WirtschaftEin großes Werk sehen die Kritiker in
Werner Plumpes Geschichte des Kapitalismus. In
"Das kalte Herz" fließen jahrzehntelange Auseinandersetzung des Frankfurter Sozialhistorikers mit der Wirtschaftsgeschichte, den klassischen Theorien und neuer Literatur ein. Laut Plumpe verdankt sich die kapitalistische Wirtschaftsweise weder dem höfischen Luxuskonsum noch der protestantischen Arbeitsethik, sondern der
Roggenkultur, der
freien Grundherrschaft und einer wachsenden Bevölkerung. In der
SZ schreibt der Soziologe Dirk Baecker voller Bewunderung über diese Arbeit, die ihm auch darlegte, dass der Kapitalismus mit seiner Massenproduktion eigentlich recht warmherzig sei, weil er eine
Ökonomie der armen Leute für arme Leute sei. In der
Welt findet Marc Reichwein das Werk in all seiner kritischen Reflektiertheit einfach famos und bedauert nur, dass Plumpe nicht etwas anschaulicher erzählt. Klüger und kompetenter hat er jedenfalls lange nicht über den Kapitalismus gelesen.

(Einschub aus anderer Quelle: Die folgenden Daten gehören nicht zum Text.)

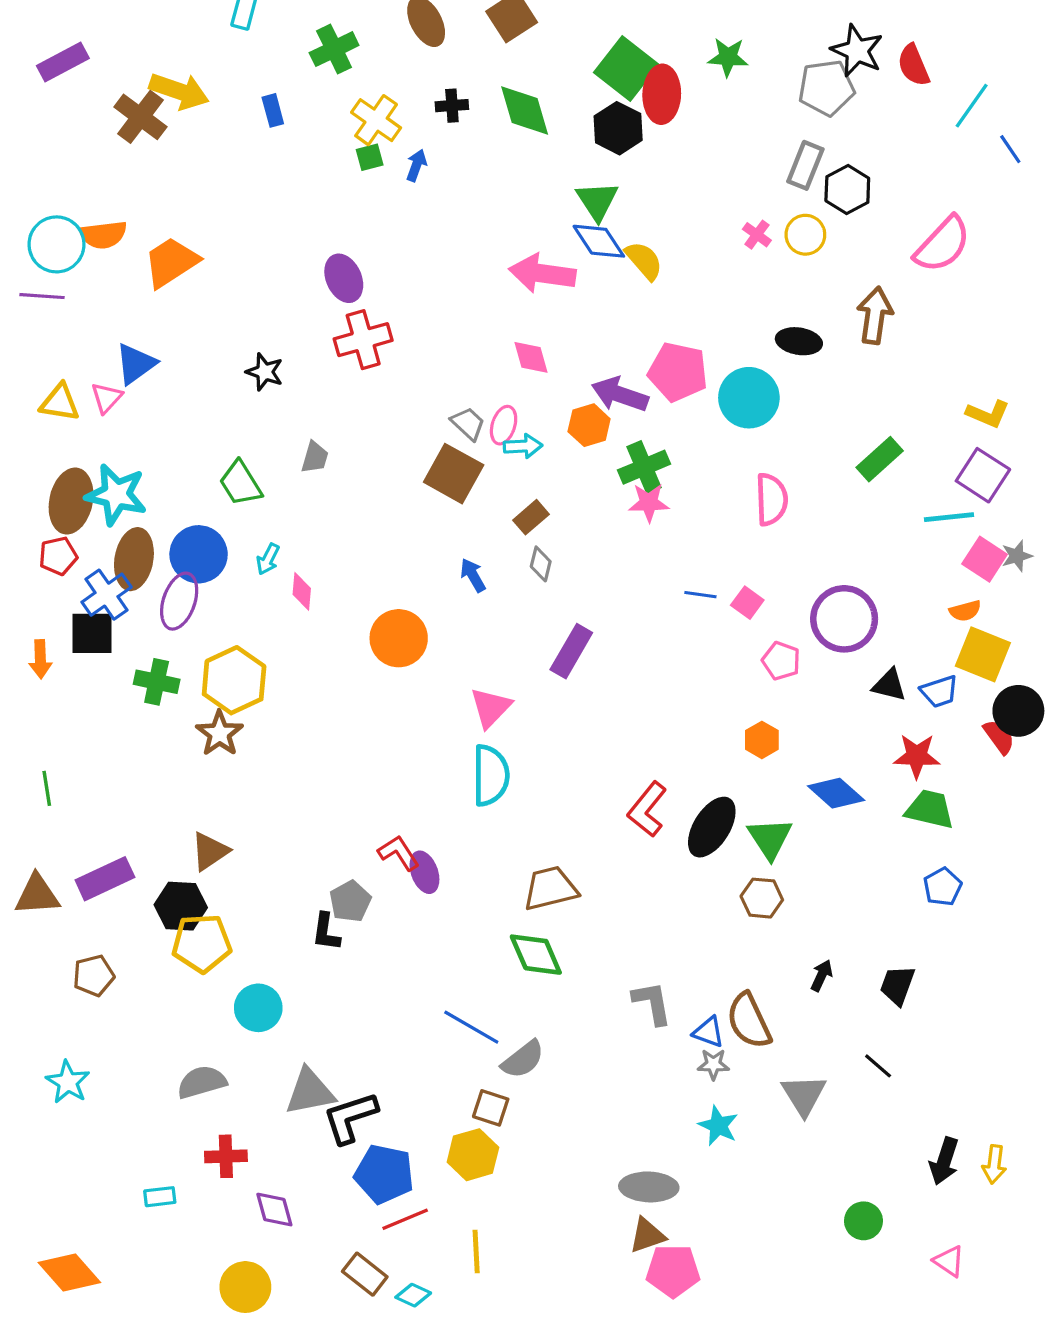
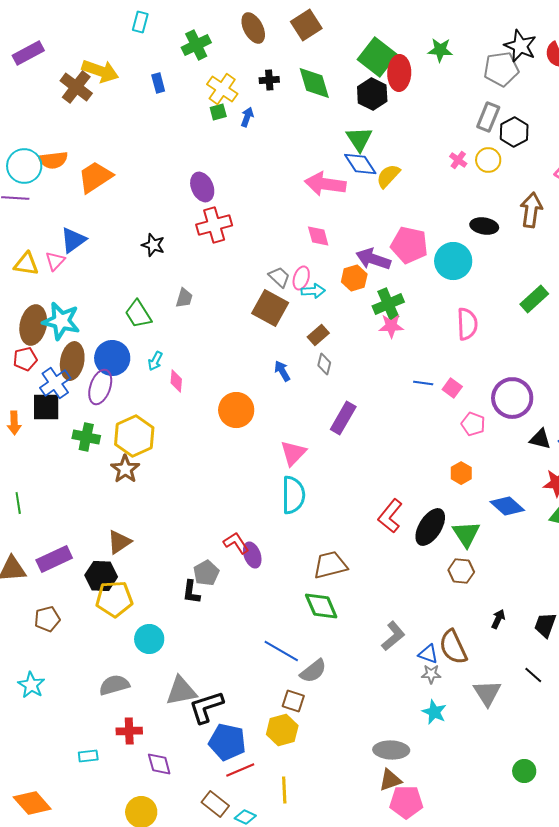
yellow semicircle: (644, 261) -> (388, 176), turned -96
gray L-shape: (652, 1003) -> (393, 636), turned 60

Sehr beeindruckt haben die Kritiker
Elizabeth Andersons Buch
"Private Regierungen" gelesen. Die amerikanische Philosophin erinnert in diesem Essay daran, dass
der freie Markt den liberalen Theoretikern einst das Ideal war, das die Menschen auch
aus feudalen Arbeitsverhältnissen befreien sollte. Von egalitären Beziehungen kann seit der Industrialisierung und vor allem in der amerikanischen Arbeitswelt keine Rede mehr sein, meint Anderson. Mit
Adam Smith gegen Ausbeutung zu argumentieren, gefällt nicht nur Cord Riechelmann in der
taz ausnehmend gut. Auch in der
FAZ findet Friedemann Bieber Andersons Position gegen die
Unfreiheit des Menschen in der Arbeitswelt überzeugend, wenn auch rhetorisch mitunter etwas zu drastisch. Hingewiesen sei schließlich auch noch auf
Paul Colliers Plädoyer für einen
"Sozialen Kapitalismus" Collier setzt auf
Industriepolitik und die Schaffung von Arbeitsplätzen vor allem in ländlichen Regionen. In der
FAZ kann sich Mona Jaeger diesem Plädoyer nur anschließen.